Sir David Nicholson, head of the NHS Commissioning Board, has expressed the view that NHS hospitals are “very bad places” when it comes to the standards of care for frail, elderly patients. He proposes that new ways must be found to treat elderly people in the community and – where possible – in their own homes.
“If you think about the average general hospital now, something like 40 per cent of the patients will have some form of dementia. They are very bad places for old, frail people. We need to find alternatives”.
The scale of the problem has been described as a “national scandal”, comparable to when large numbers of people with mental health problems were held in asylums during the 1960s and 1970s.

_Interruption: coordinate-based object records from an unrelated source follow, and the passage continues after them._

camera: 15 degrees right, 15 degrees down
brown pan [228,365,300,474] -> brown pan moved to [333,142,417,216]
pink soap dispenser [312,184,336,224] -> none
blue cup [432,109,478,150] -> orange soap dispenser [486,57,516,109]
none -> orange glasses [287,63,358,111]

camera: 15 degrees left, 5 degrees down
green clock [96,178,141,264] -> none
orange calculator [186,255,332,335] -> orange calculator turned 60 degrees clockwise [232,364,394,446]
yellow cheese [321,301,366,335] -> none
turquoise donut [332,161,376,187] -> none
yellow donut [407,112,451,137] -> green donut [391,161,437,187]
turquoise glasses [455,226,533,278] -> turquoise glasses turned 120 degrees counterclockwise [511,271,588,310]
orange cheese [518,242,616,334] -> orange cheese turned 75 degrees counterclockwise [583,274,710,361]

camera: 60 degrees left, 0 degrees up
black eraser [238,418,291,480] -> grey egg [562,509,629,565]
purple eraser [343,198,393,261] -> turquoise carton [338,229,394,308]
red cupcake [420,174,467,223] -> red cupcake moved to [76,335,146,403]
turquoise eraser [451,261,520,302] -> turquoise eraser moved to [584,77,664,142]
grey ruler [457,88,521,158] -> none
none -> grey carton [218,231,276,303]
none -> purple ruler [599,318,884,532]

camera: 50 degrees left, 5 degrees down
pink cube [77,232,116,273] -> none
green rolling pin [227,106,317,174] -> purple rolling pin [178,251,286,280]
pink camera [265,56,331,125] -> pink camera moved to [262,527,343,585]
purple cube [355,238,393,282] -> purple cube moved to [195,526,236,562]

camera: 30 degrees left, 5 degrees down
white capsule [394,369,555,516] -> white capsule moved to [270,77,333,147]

This is emerging as the official position on the part of the NHS Commissioning Board, and has been broadly endorsed by the British Medical Association and the NHS Confederation. The expansion of community treatment may result in the closure of some hospital facilities and concentration of services in a smaller number of larger, specialised centres.
Reflection: Much good work has taken place recently to improve standards of care, and to make hospital wards more dementia-friendly environments. It would be discouraging if all of these initiatives were dismissed casually as “too little, too late”. A careful and intelligent balance needs to be found, while recognising that integrated health and social care solutions are the way forwards.
NHS chief: Hospitals are bad for old people’s health. London: Independent, January 21st 2013.